The former teacher also states, “The number of times a teacher stops a mass murder with his gun will be dwarfed by the number of times a teacher kills a fellow staff member or student, intentionally or otherwise.” without presenting any evidence of this have occurred ever in the history of armed teachers.
An elementary school teacher is quoted as Tweeting (*sigh*), “The thought of a loaded weapon in my 1st grade classroom scares the crap out of me.” The thought of a mass murderer slaughtering me and my students while we are made defenseless by immoral laws scares me a lot more, but your mileage may vary.
A recent college professor says he’s oppose being armed for several reasons: “First, education has always been collaborative, and students knowing I was armed would undermine that relationship.” Would it? I’ve collaborated with many people while one of us or the other (or both) have been armed. No issues there. Of course, you could resolve the problem entirely by not telling anyone you’re armed. Concealed means concealed, after all.
“Second, the presence of firearms leads to an increased likelihood of accidental gun related issues/deaths… even among trained individuals.” To quote the Wikipedia, “”.
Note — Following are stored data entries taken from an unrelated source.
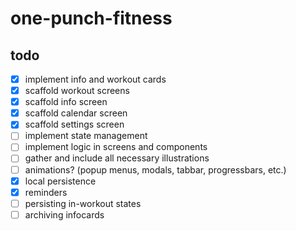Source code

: # one-punch-fitness

## todo

* [x] implement info and workout cards
* [x] scaffold workout screens
* [x] scaffold info screen
* [x] scaffold calendar screen
* [x] scaffold settings screen
* [ ] implement state management
* [ ] implement logic in screens and components
* [ ] gather and include all necessary illustrations
* [ ] animations? (popup menus, modals, tabbar, progressbars, etc.)
* [x] local persistence
* [x] reminders
* [ ] persisting in-workout states
* [ ] archiving infocards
“Third, my wife said she would divorce me if I started carrying a gun.” To each their own, I suppose. Personally, I encourage my wife (who’s a teacher) to carry if given the chance, but ultimately it’s up to her. She’s pretty supportive of the idea.
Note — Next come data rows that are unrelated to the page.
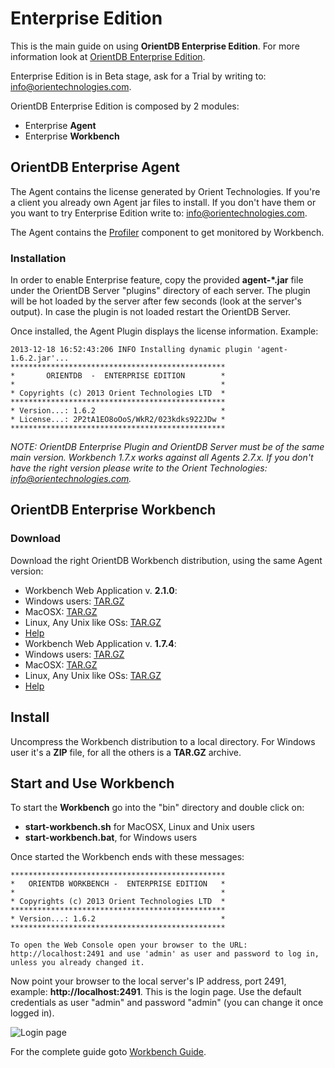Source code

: # Enterprise Edition

This is the main guide on using <b>OrientDB Enterprise Edition</b>. For more information look at [OrientDB Enterprise Edition](http://www.orientechnologies.com/enterprise.htm).

Enterprise Edition is in Beta stage, ask for a Trial by writing to: info@orientechnologies.com.

OrientDB Enterprise Edition is composed by 2 modules:
- Enterprise **Agent**
- Enterprise **Workbench**

## OrientDB Enterprise Agent
The Agent contains the license generated by Orient Technologies. If you're a client you already own Agent jar files to install. If you don't have them or you want to try Enterprise Edition write to: info@orientechnologies.com.

The Agent contains the [Profiler](Profiler.md) component to get monitored by Workbench.

### Installation
In order to enable Enterprise feature, copy the provided **agent-*.jar** file under the OrientDB Server "plugins" directory of each server. The plugin will be hot loaded by the server after few seconds (look at the server's output). In case the plugin is not loaded restart the OrientDB Server.

Once installed, the Agent Plugin displays the license information. Example:

    2013-12-18 16:52:43:206 INFO Installing dynamic plugin 'agent-1.6.2.jar'...
    ************************************************
    *       ORIENTDB  -  ENTERPRISE EDITION        *
    *                                              *
    * Copyrights (c) 2013 Orient Technologies LTD  *
    ************************************************
    * Version...: 1.6.2                            *
    * License...: 2P2tA1EO8oOoS/WkR2/023kdks922JDw *
    ************************************************

_NOTE: OrientDB Enterprise Plugin and OrientDB Server must be of the same main version. Workbench 1.7.x works against all Agents 2.7.x. If you don't have the right version please write to the Orient Technologies: info@orientechnologies.com._

## OrientDB Enterprise Workbench

### Download
Download the right OrientDB Workbench distribution, using the same Agent version:
- Workbench Web Application v. **2.1.0**:
 - Windows users: [TAR.GZ](http://orientdb.com/download.php?email=unknown@unknown.com&file=orientdb-workbench-2.1.0.tar.gz&os=win)
 - MacOSX: [TAR.GZ](http://orientdb.com/download.php?email=unknown@unknown.com&file=orientdb-workbench-2.1.0.tar.gz&os=mac)
 - Linux, Any Unix like OSs: [TAR.GZ](http://orientdb.com/download.php?email=unknown@unknown.com&file=orientdb-workbench-2.1.0.tar.gz&os=multi)
 - [Help](http://orientdb.com/docs/enterprise/1.7.4/introduction.html)
- Workbench Web Application v. **1.7.4**:
 - Windows users: [TAR.GZ](http://orientdb.com/download.php?email=unknown@unknown.com&file=orientdb-workbench-1.7.4.tar.gz&os=multi)
 - MacOSX: [TAR.GZ](http://orientdb.com/download.php?email=unknown@unknown.com&file=orientdb-workbench-1.7.4.tar.gz&os=mac)
 - Linux, Any Unix like OSs: [TAR.GZ](http://orientdb.com/download.php?email=unknown@unknown.com&file=orientdb-workbench-1.7.4.tar.gz&os=multi)
 - [Help](http://orientdb.com/docs/enterprise/1.7.4/introduction.html)


## Install
Uncompress the Workbench distribution to a local directory. For Windows user it's a **ZIP** file, for all the others is a **TAR.GZ** archive.

## Start and Use Workbench

To start the **Workbench** go into the "bin" directory and double click on:
- **start-workbench.sh** for MacOSX, Linux and Unix users
- **start-workbench.bat**, for Windows users

Once started the Workbench ends with these messages:

    ************************************************
    *   ORIENTDB WORKBENCH -  ENTERPRISE EDITION   *
    *                                              *
    * Copyrights (c) 2013 Orient Technologies LTD  *
    ************************************************
    * Version...: 1.6.2                            *
    ************************************************

    To open the Web Console open your browser to the URL: http://localhost:2491 and use 'admin' as user and password to log in, unless you already changed it.

Now point your browser to the local server's IP address, port 2491, example: **http://localhost:2491**. This is the login page. Use the default credentials as user "admin" and password "admin" (you can change it once logged in).

![Login page](http://orientdb.com/enterprise/last/login.png)

For the complete guide goto [Workbench Guide](http://orientdb.com/enterprise/last/userguide.html).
“And fourth, perhaps most importantly, this isn’t what I signed up for. Police officers and military join knowing firearms are integral. If guns become the norm among teachers, the type of person who pursue academic careers with change. I would posit, for the worse.” I seriously doubt guns would ever become “the norm” among teachers, but I can’t really see how having academic positions filled by people who are upstanding, responsible citizens with a strong sense of self-sufficiency and a desire to protect both themselves and those in their care would be a downside. If anything, that sounds like a great plan to me.
That said, I’d like to see the lawful, concealed carriage of arms (whether guns or other arms) become a normal, everyday thing for responsible, law-abiding citizens as means of resisting criminal predation.